Cinquemila euro di multa, per le violazioni delle norme europee sulla tracciabilità del prodotto. La pesante sanzione amministrativa è stata irrogata a carico di un apicoltore dell’Alto Sangro dai Carabinieri Forestali di Castel di Sangro che hanno ispezionato la filiera del miele. L’apicoltore è stato multato durante i controlli compiuti dai militari in occasione di un evento di degustazione, finalizzato alla vendita del prodotto, in un hotel di Castel di Sangro.

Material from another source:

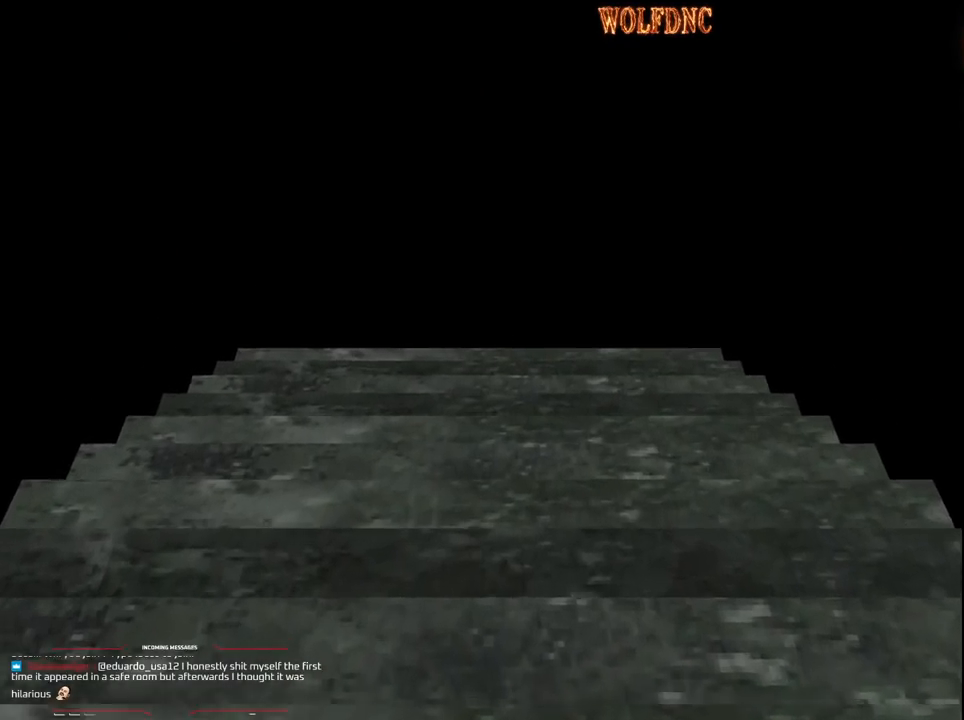
{"buttons": ["SQUARE", "DPAD_UP"], "events": [[50, "CROSS", "down"], [50, "DPAD_UP", "down"], [100, "CROSS", "up"], [100, "SQUARE", "down"]]}
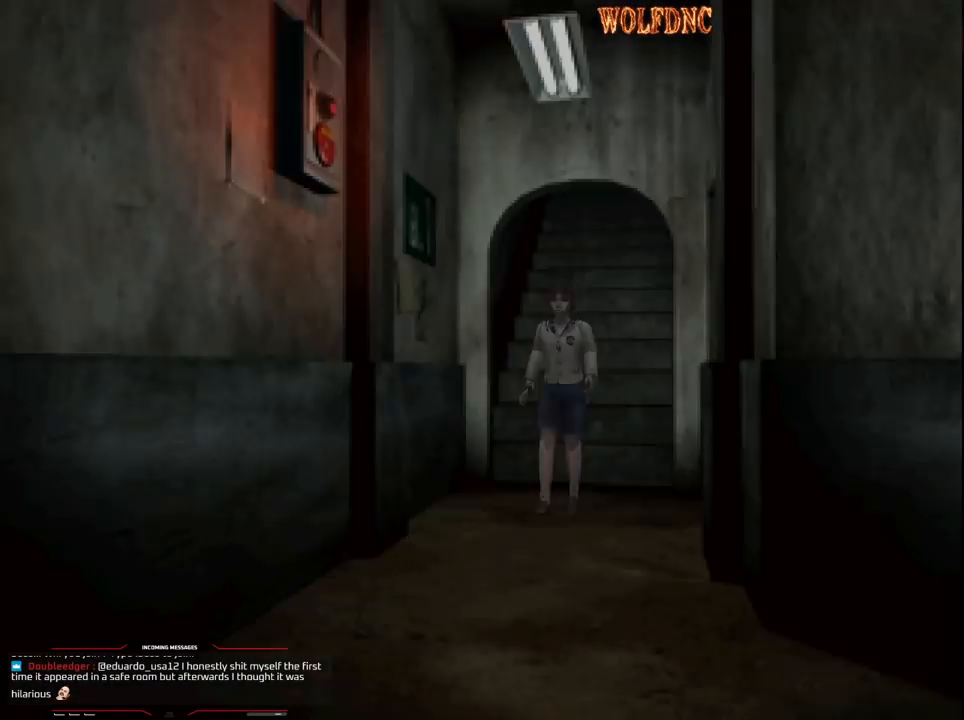
{"buttons": ["SQUARE", "DPAD_UP", "DPAD_LEFT"], "events": [[317, "DPAD_LEFT", "down"]]}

Le confezioni di miele presentate dall’apicoltore sarebbero risultate carenti delle prescritte “informazioni chiare e facilmente comprensibili” per il consumatore (indicazione chiara del produttore e maggiore visibilità del laboratorio di confezionamento). In particolare veniva usato un determinato marchio ma, dai riscontri fatti nella banca dati apistica nazionale (BDA), risultava che, da alcuni anni, l’apicoltore non aveva più installato i propri apiari nel territorio del comune di Scontrone. Dai successivi accertamenti sono emerse anche irregolarità riguardo l’aggiornamento delle informazioni in Banca Dati Apistica (da effettuare entro il 31 dicembre di ogni anno), adempimento, questo, necessario per la registrazione delle movimentazioni e della consistenza degli allevamenti, atto a garantire una efficace sorveglianza sanitaria e prevenire la propagazione delle patologie delle api. Al termine degli accertamenti è stata contestata la violazione alle norme europee con l’irrogazione delle sanzioni amministrative.